# Document passage:
■ ■ ■ ■

Editor's Note: Welcome to this issue of Forcepoint Security News—curated news meant to provide a quick look at what's happening around the cybersecurity industry.
Forcepoint ONE Overview
Here are the top security stories from recent weeks:
- Apple and Meta reportedly provided customer data to hackers in response to forged 'emergency data requests.'
- Triton malware still targeting energy firms
- Hackers use modified MFA tool against Indian government employees
- FBI warns election officials of credential phishing attacks
- US says Kaspersky poses unacceptable risk to national security
- Sophos warns critical firewall bug is being actively exploited
According to Bloomberg, Apple, and Facebook provided customer data, including address, phone number and IP address to hackers who posed as law enforcement officials. The companies reportedly shred the data in response to forged "emergency data requests." In normal circumstances, these requests usually comes with either a search warrant or subpoena signed by a judge. Emergency requests don't require those things. Researchers suspect the hackers behind the forged requests are minors living in the United States and the U.K.. The suspected hackers that sent out some of these forged legal requests throughout 2021 were affiliated with the now-defunct Recursion Team cybercrime group. However, many of its members reportedly carry out hacks under different names, including the increasingly-active Lapsus$. In fact, one of these minors is also believed to be the mastermind behind Lapsus$. Some of the illegally obtained data was used to enable harassment campaigns, while others familiar with the inquiry think the data may be used to facilitate financial fraud schemes.

■ ■ ■ ■

# Records:
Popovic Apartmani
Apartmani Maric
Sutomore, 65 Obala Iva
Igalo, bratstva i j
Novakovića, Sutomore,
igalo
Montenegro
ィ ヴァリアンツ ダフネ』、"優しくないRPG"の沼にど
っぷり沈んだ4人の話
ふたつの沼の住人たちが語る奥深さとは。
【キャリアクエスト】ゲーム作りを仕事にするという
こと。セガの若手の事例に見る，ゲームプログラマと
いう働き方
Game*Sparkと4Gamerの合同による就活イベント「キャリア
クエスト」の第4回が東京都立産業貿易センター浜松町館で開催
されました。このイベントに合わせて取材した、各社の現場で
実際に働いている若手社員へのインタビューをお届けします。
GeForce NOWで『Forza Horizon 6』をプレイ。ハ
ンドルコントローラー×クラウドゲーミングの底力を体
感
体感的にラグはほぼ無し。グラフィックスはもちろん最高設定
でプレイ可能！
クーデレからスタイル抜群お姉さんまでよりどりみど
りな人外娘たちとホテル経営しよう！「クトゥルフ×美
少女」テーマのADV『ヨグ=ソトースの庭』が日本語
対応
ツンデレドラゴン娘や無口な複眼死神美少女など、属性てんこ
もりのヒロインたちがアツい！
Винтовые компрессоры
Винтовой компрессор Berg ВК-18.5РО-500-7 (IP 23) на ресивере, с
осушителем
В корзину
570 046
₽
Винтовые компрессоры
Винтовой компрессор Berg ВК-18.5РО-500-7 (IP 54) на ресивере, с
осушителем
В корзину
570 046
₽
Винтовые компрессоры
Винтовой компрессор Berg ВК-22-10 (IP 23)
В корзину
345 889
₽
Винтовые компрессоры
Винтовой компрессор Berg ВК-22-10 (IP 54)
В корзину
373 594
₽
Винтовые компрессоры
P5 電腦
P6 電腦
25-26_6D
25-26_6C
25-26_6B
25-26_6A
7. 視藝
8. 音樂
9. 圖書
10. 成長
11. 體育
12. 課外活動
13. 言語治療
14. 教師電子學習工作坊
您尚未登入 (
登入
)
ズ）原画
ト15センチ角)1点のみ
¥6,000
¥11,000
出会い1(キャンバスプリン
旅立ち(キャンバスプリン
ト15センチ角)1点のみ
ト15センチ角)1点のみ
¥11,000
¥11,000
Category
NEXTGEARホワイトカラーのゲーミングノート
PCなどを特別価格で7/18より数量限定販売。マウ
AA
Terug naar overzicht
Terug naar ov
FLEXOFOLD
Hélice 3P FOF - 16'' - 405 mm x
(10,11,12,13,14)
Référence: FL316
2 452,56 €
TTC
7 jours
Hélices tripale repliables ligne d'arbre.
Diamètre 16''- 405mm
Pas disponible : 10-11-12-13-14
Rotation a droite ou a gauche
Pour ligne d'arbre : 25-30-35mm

■ ■ ■ ■

# Task description:
In the security news roundup, which cybercrime group were the suspected senders of the forged requests in 2021 affiliated with?

# Written response:
They were affiliated with the now-defunct Recursion Team cybercrime group.